When South Carolina had seceded from the Union, Corsicana celebrated by firing anvils (the town had no cannon). During voting for Texas’ second vote for secession, local citizens voted 213 to 3 to leave the United States. On May 11, 1861, a not-too-young Eliot wrote of his commitment to the Confederacy:

Home guard Company met first time to drill. Was drilled by Capt. W. W. McPhail. I am now 57 years old and have not been on drill – until today – since 1836, when I was Quartermaster of a regiment under Col. Morgan in Hardin County, Kentucky.

Eliot noted in his journal in the summer of 1861:

July 4: — We spent most of the day at the church in company with more than 40 ladies, preparing tents and soldiers’ clothes.

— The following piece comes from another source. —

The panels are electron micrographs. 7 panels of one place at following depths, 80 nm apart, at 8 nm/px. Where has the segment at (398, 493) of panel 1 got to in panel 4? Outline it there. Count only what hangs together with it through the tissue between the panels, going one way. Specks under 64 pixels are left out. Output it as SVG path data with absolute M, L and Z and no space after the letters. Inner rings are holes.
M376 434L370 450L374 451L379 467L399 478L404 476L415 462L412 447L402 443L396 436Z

July 6: — Finished soldiers’ outfit. Ladies turned out well to help. More than fifty came, some of them for five days.

July 9: — Tuesday — Capt. Winkler’s Company, The Navarro Rifles, left this afternoon for the camp of instruction at Waco. The next morning at sun-up I took Lieut. Loughride in my buggy and drove 7 miles where we overtook his men who had camped last night at Jones tank.

Friday, July 19: — I went out to see Gen. Henry Jones muster his cavalry near Pugh’s tank. The following day the public was invited to a barbeque at Pugh’s tank.

Aug 31: — Have been gathering wild grapes. Made 65 gallons of wine. Wednesday night went to prayer meeting. [Only] one (sic) else was there. House not lighted up. Professors of Religion everywhere cold as ice-bergs.

By early 1862, local Baptist ministers are marching off to war:

March 15, 1862: — I was appointed one of three on a committee to receive and transmit reports to the precinct committee in the case of taking care of the families of absent soldiers. Rev. Bayless, a Baptist preacher of Corsicana, left today for Tennessee, where he will join the army.

Today is Eliot’s birthday. He observes:

I am 59 years old today. Received warning that there was a good deal of counterfeit Confederate money afloat. So far, I have none of it. Just paid D. B. Smith $95.90 for land bought of him at the war tax sale. To-wit: from J. O’Daniel, 1476 acres, $19.71; Wm. Gilbert, 1920 acres for $25.06; Wm. Gilbert 640 acres for $9.68; M. Autry, 516 acres for $8.19; Jos Boyles, 1476 acres for $19.76. John H. Yerby, 960 acres for $13.52. Total number of acres – 6,988 acres bough for $95.90. Our revival services over 19 days of preaching. Sixty white and twenty negroes converted. Preaching at courthouse, fourteen were baptised as Baptists by Rev. Puryear. The preaching was done by Rev. Puryear, Rev. Eaves, Rev. Teas, Rev. Sanford, Rev. Leake, Rev Thomas, Rev. Smith, Rev. W B. Eaves lives at Marlin. Rev. Puryear lives at Richland; Rev. Leake and Rev. Smith are from Ellis County. Rev. Modrell of Corsicana.

Slave conversions during Baptist revival meetings are not uncommon during the first two years of war, a time when the prospects of freedom remain distant for most African slaves. As an increasing number of slave runaways harm the Southern economy from late 1862 onward, counterfeit Confederate currency magnifies the region’s economic crisis. Many of the counterfeit notes are printed in the North and distributed southward as a way of intentionally undermining the Confederacy.

When the war ends in Southern defeat, Eliot, like many white Southerners, reacts pragmatically.

Sept. 1, ’65: — I called on Judge Walker and took the oath of allegiance to U. S. Government before S. Wright, Chief Justice of Navarro County.

In the wake of the emancipation of the South’s black population, life in the old Confederacy is different in the post-war years. Mere days after he pledges loyalty to the United States, Eliot’s “negroes” begin running away, in small groups or as individuals. Yet Eliot also recounts former slaves (previously owned by neighboring whites) coming to him and asking for help, but notes that “There is very little work in free American citizen of African descent” [that is, few former slaves seemed willing to work hard]. In 1866, Eliot some days works his fields with his own hands, and also hires several former slaves to assist in working his crops. He also helps in the “organization of a colored church for Corsicana.”

Eliot, in short, bears witness to and interacts with the changing and complex dynamics of race and labor in the immediate post war years, but, dying in 1870, does not live to see the ultimately chaotic nature of the latter years of Reconstruction.